Yandaşlar, Türkiye aleyhtarı protestoların şifresini çözdü

HABER ANALİZ | MUHSİN AHMET KARABAY

Suriye konusunda 10 yıldır takip edilen yanlış politika sonucu ortama dolan zehirli gaz, Dışişleri Bakanı Mevlüt Çavuşoğlu’nun “Muhalifleri, yönetimle barıştırmalıyız” çıkışıyla patlamaya başladı. Yandaşlar ise sorumluları buldular ve taraftarlarını ikinci bir patlamaya kadar uyutmaya çalışıyorlar.

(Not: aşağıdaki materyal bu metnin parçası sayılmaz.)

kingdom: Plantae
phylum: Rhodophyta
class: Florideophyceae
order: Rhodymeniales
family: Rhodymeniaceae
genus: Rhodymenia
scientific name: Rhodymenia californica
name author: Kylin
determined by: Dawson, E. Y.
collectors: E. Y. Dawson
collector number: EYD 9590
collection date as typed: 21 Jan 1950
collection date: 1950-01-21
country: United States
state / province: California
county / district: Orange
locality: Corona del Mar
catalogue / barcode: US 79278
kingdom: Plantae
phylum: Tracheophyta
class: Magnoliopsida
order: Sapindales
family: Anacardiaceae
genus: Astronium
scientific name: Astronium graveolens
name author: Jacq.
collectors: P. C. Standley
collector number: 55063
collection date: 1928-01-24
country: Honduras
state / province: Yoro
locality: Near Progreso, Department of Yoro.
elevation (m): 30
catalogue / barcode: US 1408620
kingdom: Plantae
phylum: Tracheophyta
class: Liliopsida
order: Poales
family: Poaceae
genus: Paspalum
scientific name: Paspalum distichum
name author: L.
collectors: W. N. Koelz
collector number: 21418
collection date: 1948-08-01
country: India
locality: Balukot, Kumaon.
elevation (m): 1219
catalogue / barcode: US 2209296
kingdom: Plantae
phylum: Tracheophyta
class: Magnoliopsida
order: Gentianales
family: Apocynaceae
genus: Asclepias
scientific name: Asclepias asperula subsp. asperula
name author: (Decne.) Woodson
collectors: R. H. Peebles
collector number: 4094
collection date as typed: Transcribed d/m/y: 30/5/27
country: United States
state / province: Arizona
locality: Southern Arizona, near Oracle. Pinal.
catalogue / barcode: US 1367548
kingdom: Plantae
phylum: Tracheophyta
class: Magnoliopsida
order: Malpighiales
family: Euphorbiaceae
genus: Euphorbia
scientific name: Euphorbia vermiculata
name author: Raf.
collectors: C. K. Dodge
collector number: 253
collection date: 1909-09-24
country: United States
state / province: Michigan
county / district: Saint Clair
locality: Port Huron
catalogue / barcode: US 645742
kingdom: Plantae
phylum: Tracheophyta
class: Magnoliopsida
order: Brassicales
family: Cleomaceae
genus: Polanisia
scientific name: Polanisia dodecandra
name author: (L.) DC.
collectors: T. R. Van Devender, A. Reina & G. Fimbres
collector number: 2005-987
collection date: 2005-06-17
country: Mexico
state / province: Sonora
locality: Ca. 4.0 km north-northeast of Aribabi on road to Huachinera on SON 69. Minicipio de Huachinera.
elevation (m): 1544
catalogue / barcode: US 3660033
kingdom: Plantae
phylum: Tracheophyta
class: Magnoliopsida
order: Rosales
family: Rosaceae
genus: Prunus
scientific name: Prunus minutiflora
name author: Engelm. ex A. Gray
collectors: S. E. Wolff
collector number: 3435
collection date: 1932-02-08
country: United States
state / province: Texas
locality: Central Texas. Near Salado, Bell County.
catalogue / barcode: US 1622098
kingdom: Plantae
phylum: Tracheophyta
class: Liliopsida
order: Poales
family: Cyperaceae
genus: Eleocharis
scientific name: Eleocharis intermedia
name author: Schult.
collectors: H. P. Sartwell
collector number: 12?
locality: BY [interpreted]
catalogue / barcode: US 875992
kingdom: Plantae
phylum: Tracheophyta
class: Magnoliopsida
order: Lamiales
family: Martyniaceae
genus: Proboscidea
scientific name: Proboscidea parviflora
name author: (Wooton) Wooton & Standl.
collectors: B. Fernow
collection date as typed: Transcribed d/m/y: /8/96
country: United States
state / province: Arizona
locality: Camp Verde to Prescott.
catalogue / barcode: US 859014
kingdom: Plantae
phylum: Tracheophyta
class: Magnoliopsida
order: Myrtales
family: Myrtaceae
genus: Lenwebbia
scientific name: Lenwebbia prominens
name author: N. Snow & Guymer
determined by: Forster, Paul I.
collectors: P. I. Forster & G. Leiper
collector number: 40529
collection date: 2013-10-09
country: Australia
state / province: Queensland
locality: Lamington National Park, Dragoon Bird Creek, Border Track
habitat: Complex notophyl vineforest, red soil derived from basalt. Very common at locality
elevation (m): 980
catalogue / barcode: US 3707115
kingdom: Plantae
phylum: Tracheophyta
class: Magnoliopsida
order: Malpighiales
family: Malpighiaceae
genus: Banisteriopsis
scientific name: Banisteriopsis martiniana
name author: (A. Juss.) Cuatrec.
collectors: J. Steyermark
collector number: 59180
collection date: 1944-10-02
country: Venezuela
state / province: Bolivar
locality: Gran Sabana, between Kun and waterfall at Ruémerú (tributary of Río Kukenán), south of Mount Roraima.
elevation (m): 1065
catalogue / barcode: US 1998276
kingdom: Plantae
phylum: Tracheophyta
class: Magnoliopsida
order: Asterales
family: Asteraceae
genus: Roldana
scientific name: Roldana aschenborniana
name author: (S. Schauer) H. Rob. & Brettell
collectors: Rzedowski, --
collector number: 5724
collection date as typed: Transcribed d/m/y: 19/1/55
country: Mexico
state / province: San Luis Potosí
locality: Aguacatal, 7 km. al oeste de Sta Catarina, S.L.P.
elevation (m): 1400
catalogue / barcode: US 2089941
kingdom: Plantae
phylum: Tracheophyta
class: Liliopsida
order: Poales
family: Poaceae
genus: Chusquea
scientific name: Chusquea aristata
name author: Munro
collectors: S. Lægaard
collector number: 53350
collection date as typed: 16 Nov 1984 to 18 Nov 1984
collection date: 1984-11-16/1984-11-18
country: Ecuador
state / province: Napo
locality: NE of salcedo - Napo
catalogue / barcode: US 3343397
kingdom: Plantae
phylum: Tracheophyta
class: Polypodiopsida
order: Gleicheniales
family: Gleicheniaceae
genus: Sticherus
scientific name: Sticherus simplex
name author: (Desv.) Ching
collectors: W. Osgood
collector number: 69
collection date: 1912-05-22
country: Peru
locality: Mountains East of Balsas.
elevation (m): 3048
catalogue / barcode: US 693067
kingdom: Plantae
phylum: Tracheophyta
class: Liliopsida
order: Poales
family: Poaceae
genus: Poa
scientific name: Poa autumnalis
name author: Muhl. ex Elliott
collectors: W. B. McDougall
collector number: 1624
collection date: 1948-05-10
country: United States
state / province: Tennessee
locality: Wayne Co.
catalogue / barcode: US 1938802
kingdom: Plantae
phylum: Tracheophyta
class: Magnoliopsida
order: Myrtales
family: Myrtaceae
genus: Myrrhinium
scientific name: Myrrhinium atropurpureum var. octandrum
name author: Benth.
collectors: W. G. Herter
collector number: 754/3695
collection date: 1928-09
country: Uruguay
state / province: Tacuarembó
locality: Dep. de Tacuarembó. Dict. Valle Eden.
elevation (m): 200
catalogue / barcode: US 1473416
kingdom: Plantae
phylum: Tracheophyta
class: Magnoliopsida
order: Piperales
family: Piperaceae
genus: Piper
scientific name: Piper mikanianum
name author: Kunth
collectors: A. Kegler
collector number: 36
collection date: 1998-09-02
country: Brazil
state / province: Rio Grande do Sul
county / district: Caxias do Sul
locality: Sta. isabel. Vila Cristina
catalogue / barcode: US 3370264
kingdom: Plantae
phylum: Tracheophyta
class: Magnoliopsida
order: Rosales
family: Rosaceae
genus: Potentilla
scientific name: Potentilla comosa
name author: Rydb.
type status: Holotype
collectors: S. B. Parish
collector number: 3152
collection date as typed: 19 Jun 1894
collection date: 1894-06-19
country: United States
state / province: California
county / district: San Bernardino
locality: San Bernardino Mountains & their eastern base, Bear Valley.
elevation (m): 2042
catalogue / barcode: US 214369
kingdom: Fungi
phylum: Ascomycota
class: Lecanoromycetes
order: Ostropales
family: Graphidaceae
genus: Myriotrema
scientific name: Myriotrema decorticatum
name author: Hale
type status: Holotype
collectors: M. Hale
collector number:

Dışişleri Bakanı Mevlüt Çavuşoğlu’nun muhalif Suriyeliler arasında infiale yol açan sözleri, iktidar yandaşları tarafından önce inkar edildi. Ardından yanlış anlama olarak nitelendirilerek durum savuşturmaya çalışıldı.

Bakan Çavuşoğlu’nun kendi sosyal medya hesabından paylaştığı konuşmaya göz atalım. Sabrı olanlar, 24 dakikalık konuşmanın tamamını izleyebilir. Ancak, ben sadece söz tartışmalı konuşmanın dakikasını vereyim.

Konuşma 16’ncı dakikanın 19’uncu saniyesinde başlıyor. Videoda da görüleceği gibi Çavuşoğlu bu konuşmayı 13. Büyükelçiler Konferansında yapıyor.

Çavuşoğlu, konuşmasının bir başka yerinde de Suriyeli mevkidaşı Faysal Mikdat ile 10 ay önce Belgrad’daki Bağlantısızlar Toplantısında ayaküstü yaptığı görüşmeye atıfta bulunuyor.

İşte ne olduysa bu konuşmanın Suriye’deki muhalifler arasında duyulmasından sonra oldu. Suriye’de Türk Silahlı Kuvvetleri’nin (TSK) kontrol altında tuttuğu ve Türkiye’nin organize ettiği yardımlarla hayatlarını sürdüren muhalifler, birden Türkiye aleyhine harekete geçti.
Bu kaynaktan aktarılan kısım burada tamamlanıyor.